What you return must be the full data, repeated verbatim, with no pictures in it.
··· Exercise data
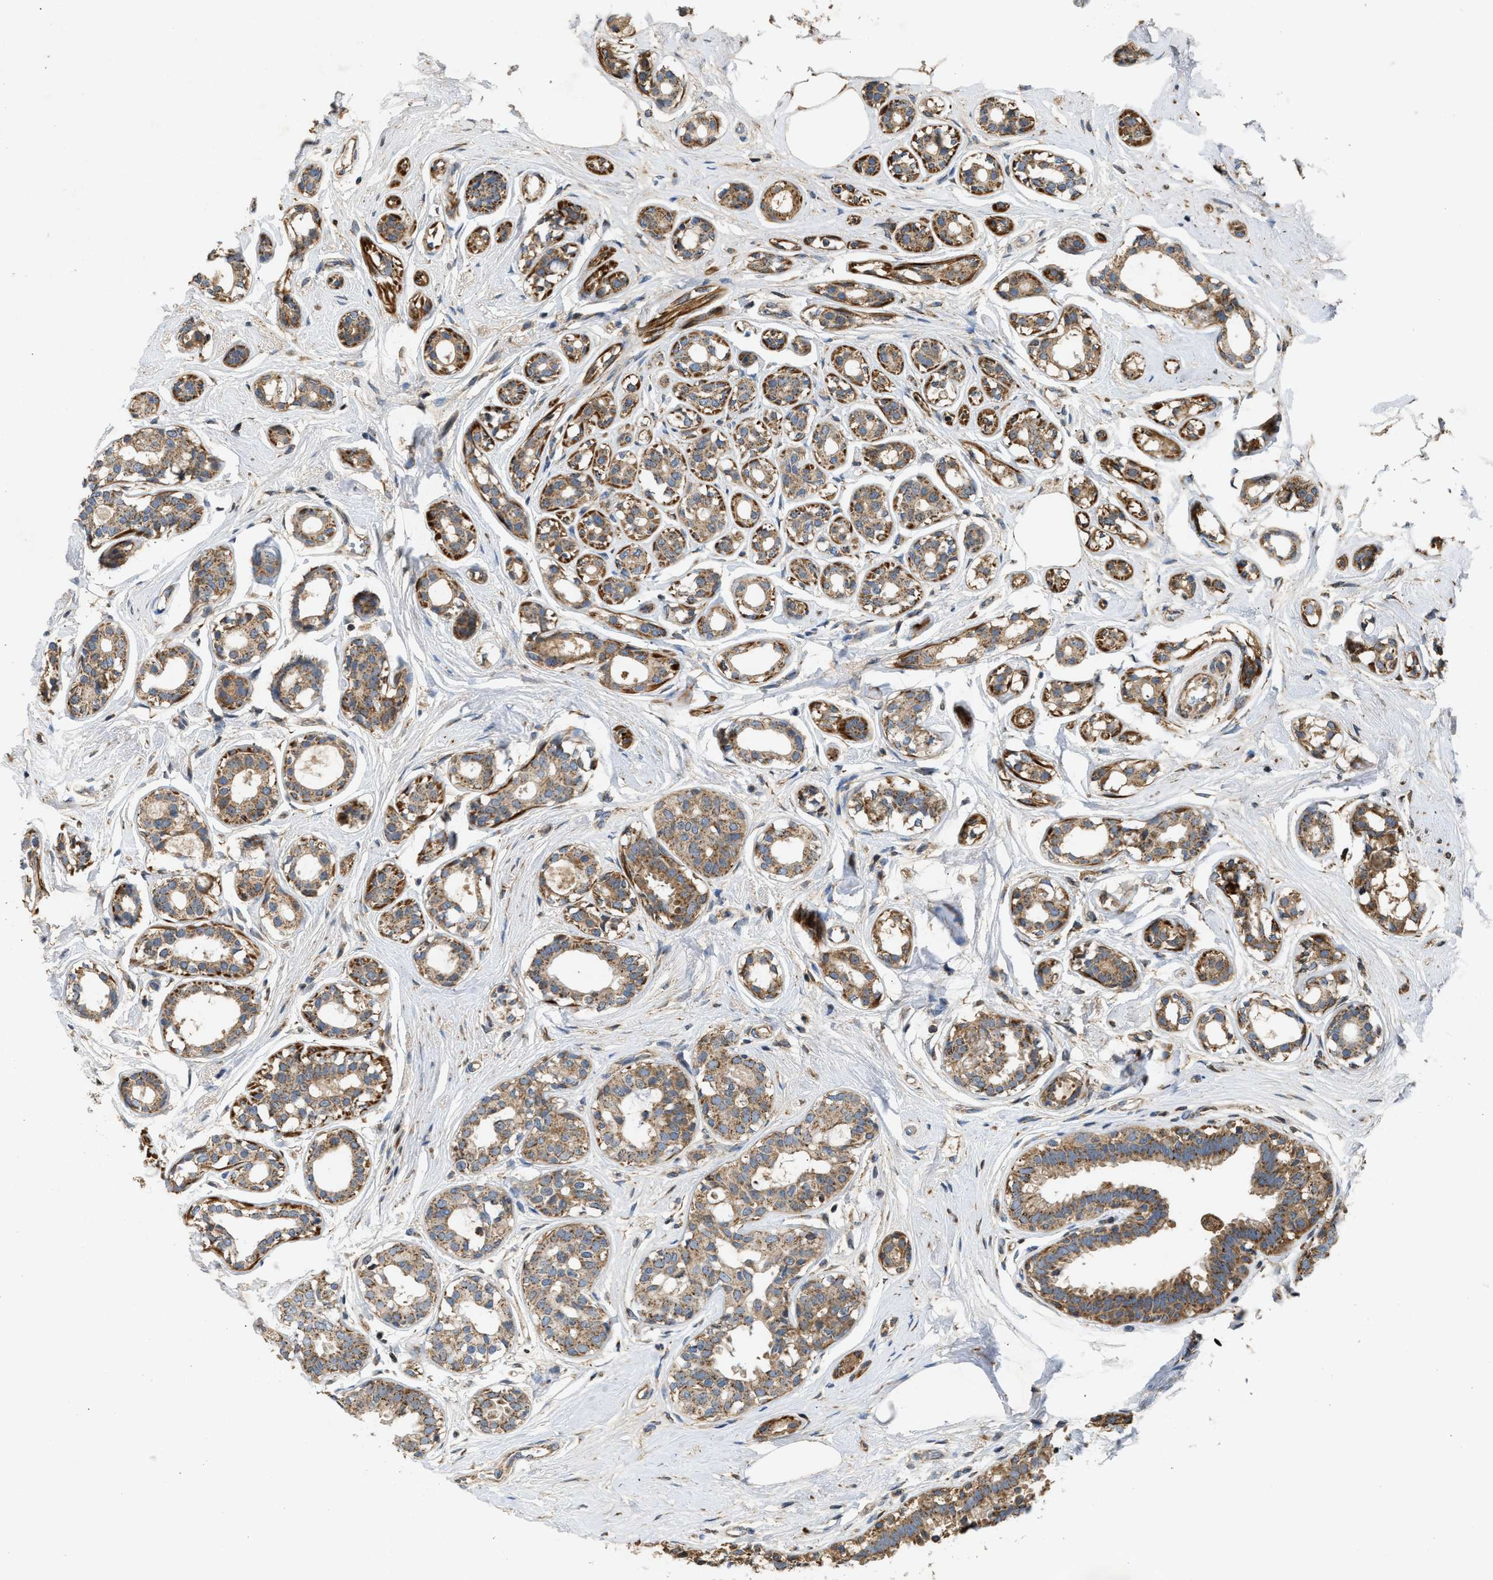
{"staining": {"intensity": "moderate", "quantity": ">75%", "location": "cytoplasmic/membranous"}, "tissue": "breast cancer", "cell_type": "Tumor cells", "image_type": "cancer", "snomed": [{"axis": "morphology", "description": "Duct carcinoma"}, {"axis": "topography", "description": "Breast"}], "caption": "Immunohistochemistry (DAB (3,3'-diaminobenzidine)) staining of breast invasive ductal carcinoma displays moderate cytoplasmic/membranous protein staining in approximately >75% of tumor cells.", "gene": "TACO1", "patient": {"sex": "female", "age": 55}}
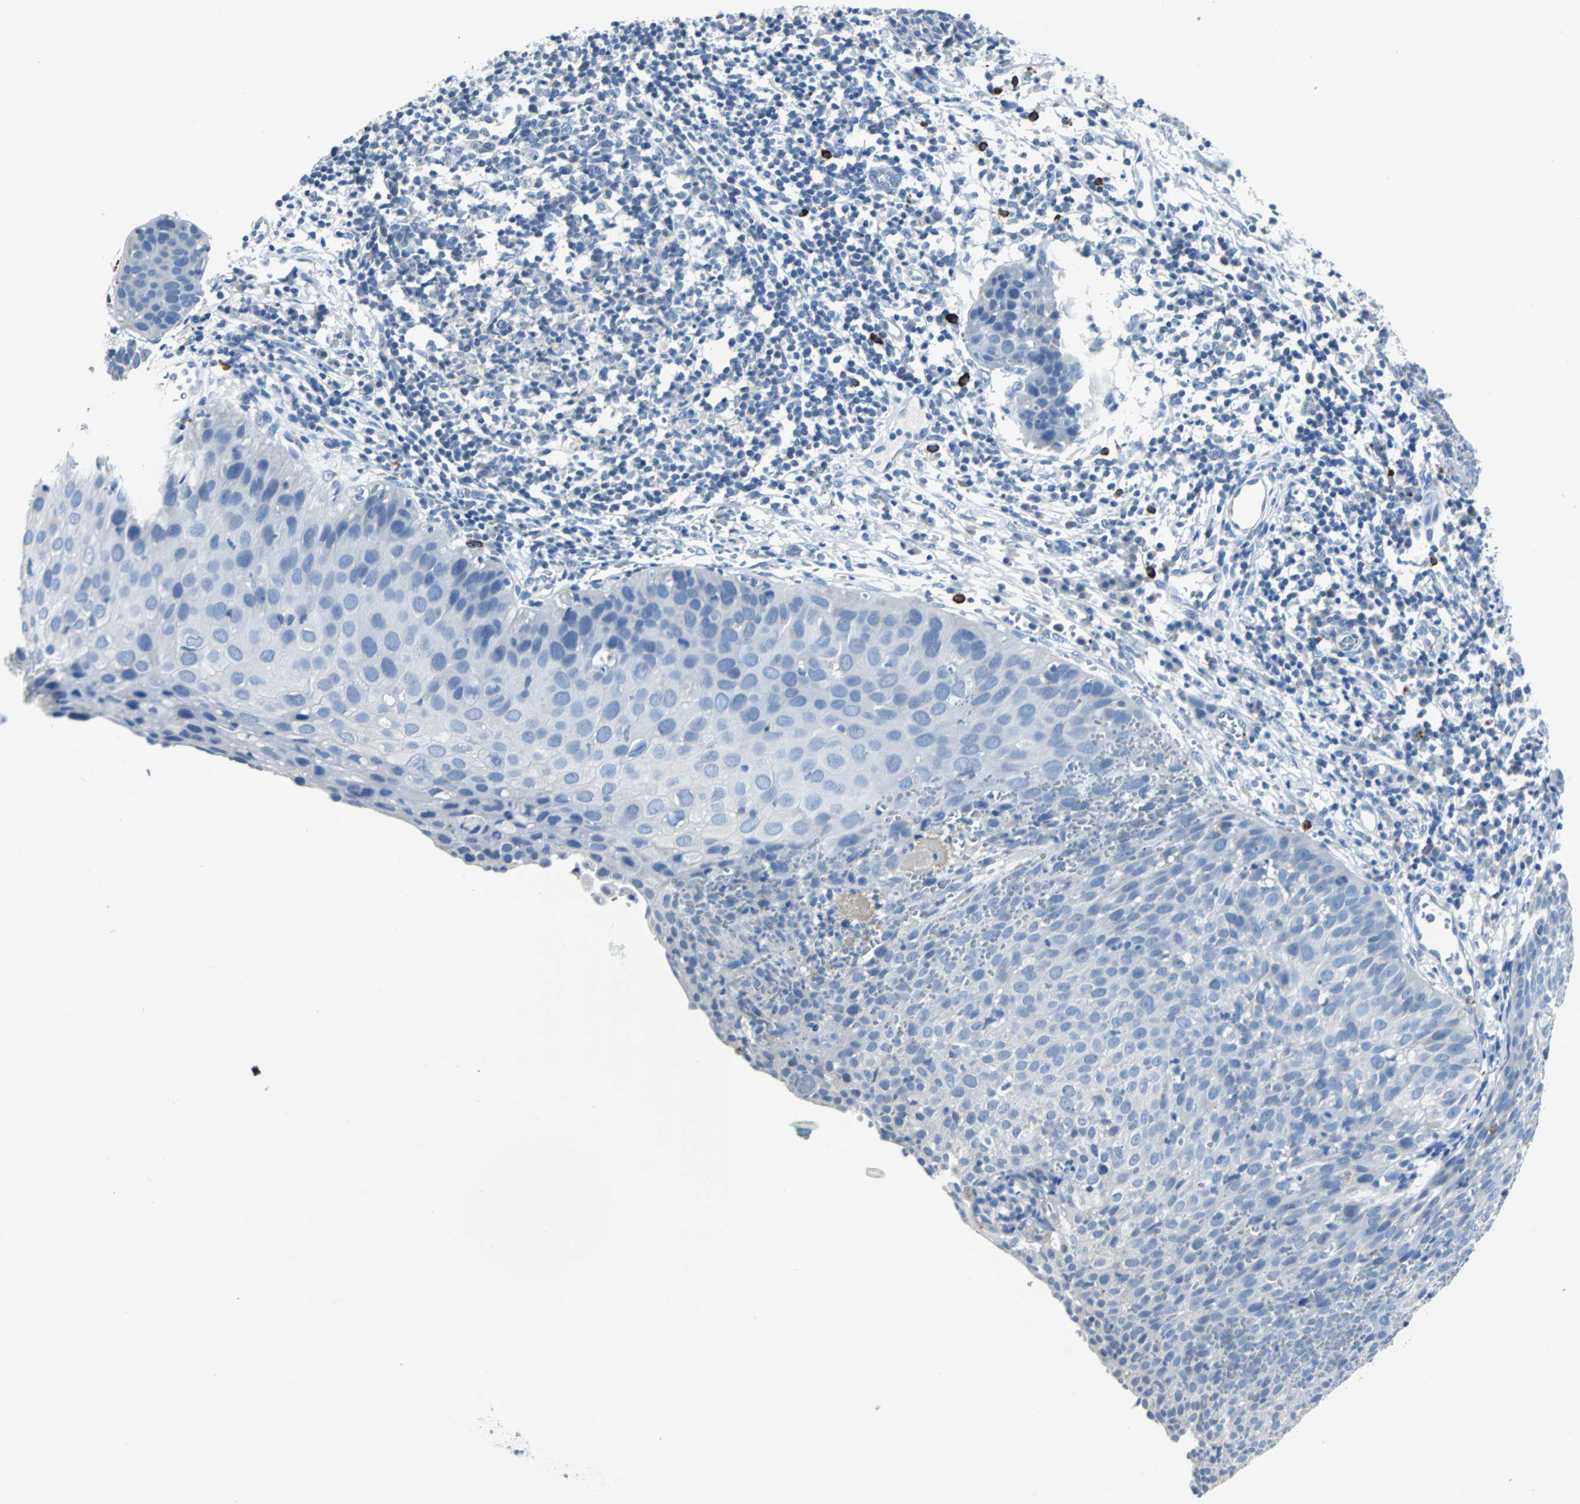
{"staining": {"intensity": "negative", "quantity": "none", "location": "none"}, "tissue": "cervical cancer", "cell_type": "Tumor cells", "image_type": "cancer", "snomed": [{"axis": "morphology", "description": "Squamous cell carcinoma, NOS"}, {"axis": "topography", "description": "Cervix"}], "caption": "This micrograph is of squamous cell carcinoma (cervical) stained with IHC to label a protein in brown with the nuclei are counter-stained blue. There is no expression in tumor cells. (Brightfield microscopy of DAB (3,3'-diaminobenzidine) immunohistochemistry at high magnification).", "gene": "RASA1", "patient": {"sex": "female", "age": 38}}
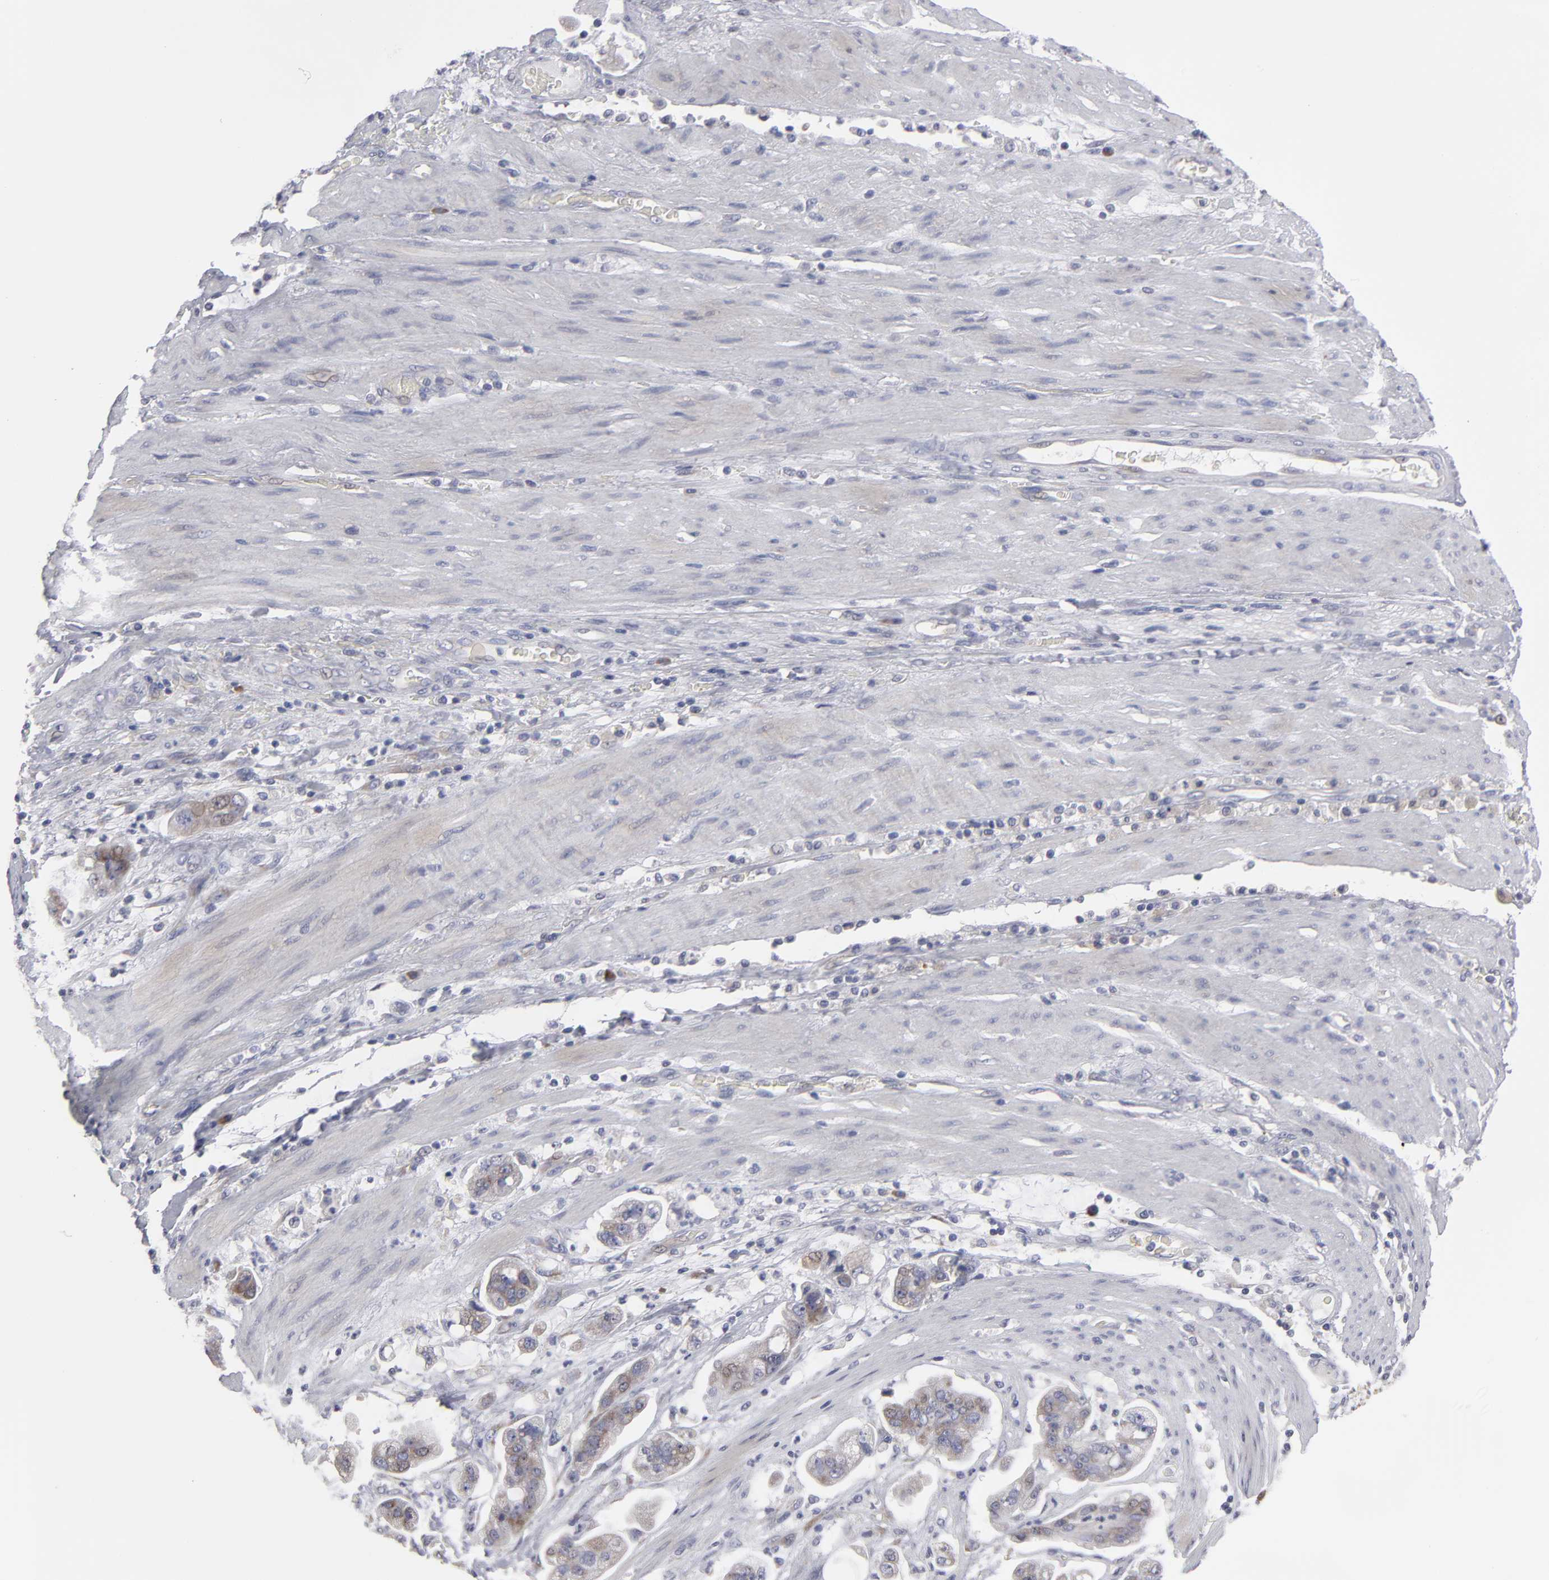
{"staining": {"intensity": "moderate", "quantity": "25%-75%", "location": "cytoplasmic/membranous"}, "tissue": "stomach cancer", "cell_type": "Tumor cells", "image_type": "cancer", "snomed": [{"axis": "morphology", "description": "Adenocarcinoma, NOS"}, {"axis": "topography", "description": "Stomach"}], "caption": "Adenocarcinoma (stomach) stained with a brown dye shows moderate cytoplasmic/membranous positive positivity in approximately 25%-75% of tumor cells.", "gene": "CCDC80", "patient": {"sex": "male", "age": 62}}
······
## Solution to the problem
{"staining": {"intensity": "moderate", "quantity": ">75%", "location": "cytoplasmic/membranous"}, "tissue": "breast cancer", "cell_type": "Tumor cells", "image_type": "cancer", "snomed": [{"axis": "morphology", "description": "Duct carcinoma"}, {"axis": "topography", "description": "Breast"}], "caption": "Immunohistochemistry (DAB (3,3'-diaminobenzidine)) staining of breast invasive ductal carcinoma displays moderate cytoplasmic/membranous protein staining in approximately >75% of tumor cells.", "gene": "TACO1", "patient": {"sex": "female", "age": 55}}
{"staining": {"intensity": "negative", "quantity": "none", "location": "none"}, "tissue": "cervical cancer", "cell_type": "Tumor cells", "image_type": "cancer", "snomed": [{"axis": "morphology", "description": "Squamous cell carcinoma, NOS"}, {"axis": "topography", "description": "Cervix"}], "caption": "This micrograph is of squamous cell carcinoma (cervical) stained with IHC to label a protein in brown with the nuclei are counter-stained blue. There is no expression in tumor cells. (Brightfield microscopy of DAB (3,3'-diaminobenzidine) immunohistochemistry at high magnification).", "gene": "RASA1", "patient": {"sex": "female", "age": 38}}
{"staining": {"intensity": "moderate", "quantity": "25%-75%", "location": "cytoplasmic/membranous"}, "tissue": "stomach cancer", "cell_type": "Tumor cells", "image_type": "cancer", "snomed": [{"axis": "morphology", "description": "Adenocarcinoma, NOS"}, {"axis": "topography", "description": "Stomach"}], "caption": "Adenocarcinoma (stomach) stained with a brown dye shows moderate cytoplasmic/membranous positive positivity in approximately 25%-75% of tumor cells.", "gene": "CCDC80", "patient": {"sex": "male", "age": 62}}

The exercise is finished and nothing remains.